Abro los ojos. Sobre mi frente hay unas gotas temblorosas. La lluvia cansada resbala por mi garganta bajo el puente hueco.
Peter me oprime la mano con su pulgar grande, con su sudor viscoso. Peter me hace girar en torno a él y gira en torno a mí. Yo floto en torno a Peter y mis rodillas son de plomo.
El panadero sacude la saliva de su clarinete negro y canta con garganta saltarina: pero no, pero no, dijo ella, no te besaré. Sus ojos giran como el vino en el cántaro. Los negros hombros de Toni giran en torno a los flecos volantes de Bárbara.
Peter hace la ventana conmigo. Mis dedos se pegan a los suyos. Mis brazos se enroscan en sus codos. Ante mi cara gira la ventana hecha con su carne y mis manos oprimidas. A través de la ventana veo la media cara de Toni.
Entre nuestras ventanas, por entre nuestras medias caras se asoma la cara angulosa de mi madre con un pañuelo de seda negra en la cabeza, con unos ojos saltones y punzantes, con una boca sin dientes.
Los ojos punzantes nadan fuera del rostro anguloso, fuera del pañuelo de seda negra, nadan hasta el final de la calle abierta, hasta el final del pueblo encorsetado. Pasados los últimos huertos, detrás del puente hueco, los ojos punzantes rompen la tierra y se precipitan dentro.
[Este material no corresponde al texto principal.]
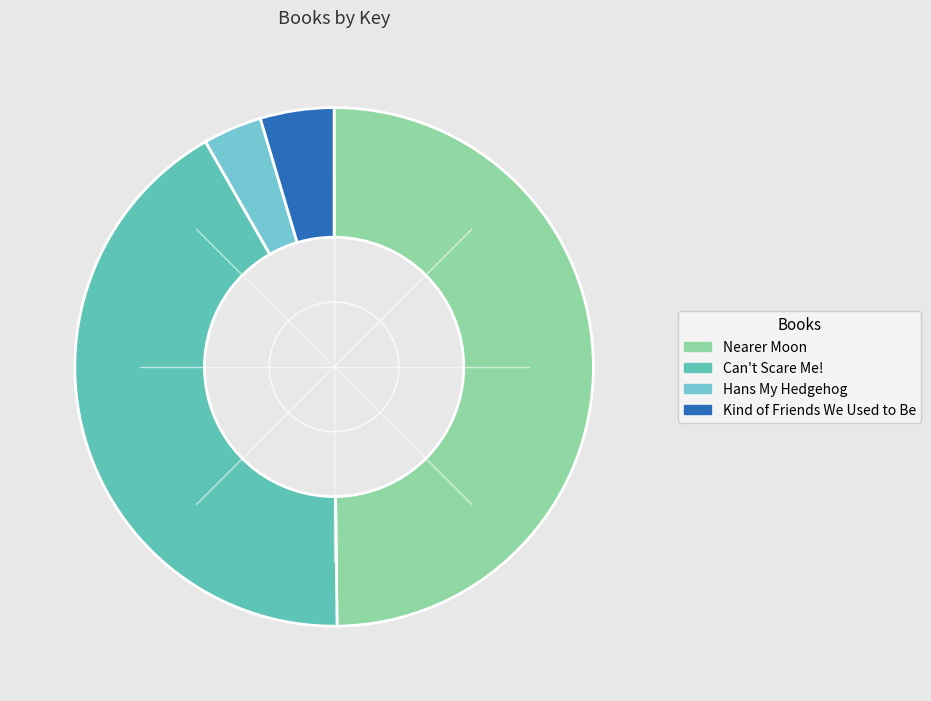

What is the largest slice in the pie chart?

Nearer Moon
A la salida del pueblo se yergue una cruz. Jesús está colgado al borde del camino, Jesús lanza una mirada ausente al campo de remolachas a través de una ventana de ciruelos destrozados.
Mis ojos nadan fuera de la ventana, fuera de mi cabeza, de mi boca ardiente, de mi sudor escondido. Mi ventana es ciega. Mis brazos están mortalmente cruzados en los brazos de Peter. Miro una vez más por mi ventana ciega y digo en voz baja y deprisa: tengo náuseas.
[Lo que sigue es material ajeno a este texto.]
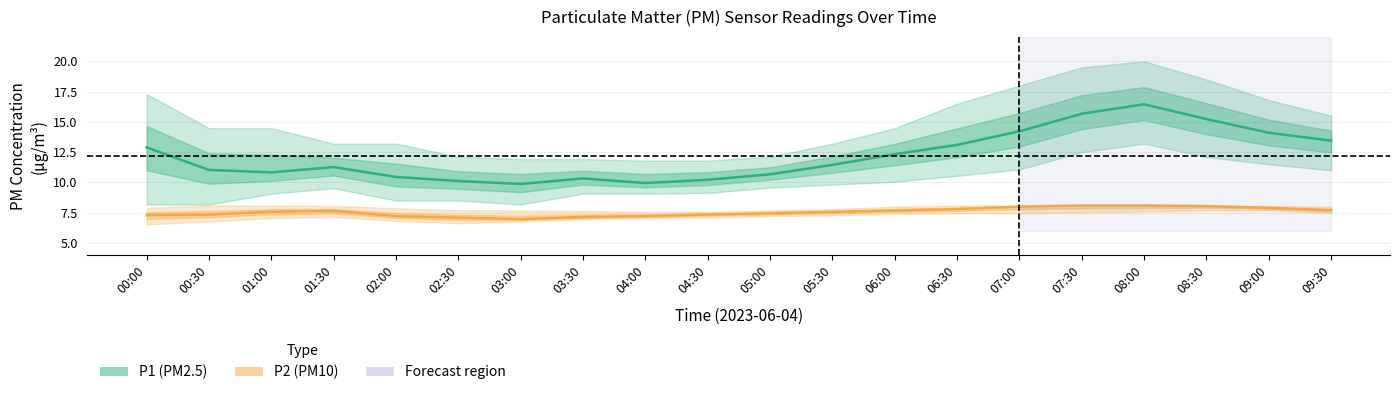

Where is P1 mean nearest to the value 13?

06:30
La lengua se me hunde en la boca. Me caigo sobre mi penumbrosa campana de seda gris. Me hundo en los inquietos pliegues de las faldas negras de esas mujeres viejísimas, en las manos que intentan aferrarte, en la boca sin dientes.
Las faldas negras son tan abiertas como las calles, tan cerradas como el pueblo, tan quebradizas como esa tierra que intenta aferrarte detrás de los últimos huertos, detrás de los ojos punzantes, detrás de la boca sin dientes.
El hombre de la caja de fósforos
Ei fuego consume la aldea cada noche. Primero arden las nubes.
Cada verano se lleva un granero. Los graneros se incendian siempre en domingo, cuando la gente baila y juega a las cartas. El crepúsculo rueda por las calles como un intestino grueso. Luego arde lentamente allá en el fondo, entre la paja y el entramado de tallos. Y sólo uno lo sabe, el hombre de la caja de fósforos, que ventila su odio por las plantaciones de patatas, detrás de los maizales. En ese huerto arrastraba sacos y escardaba remolachas cuando era un niño enclenque. Dormía en el establo de esa casa, y en ella fue llamado peón por una niña de su misma edad que tenía trenzas rubias y lisas y en invierno comía naranjas y le salpicaba la cara con el fragante zumo de las mondas vacías. Ahora se interna por el maizal, y el susurro que oye a sus espaldas le hace creer que él mismo es el viento.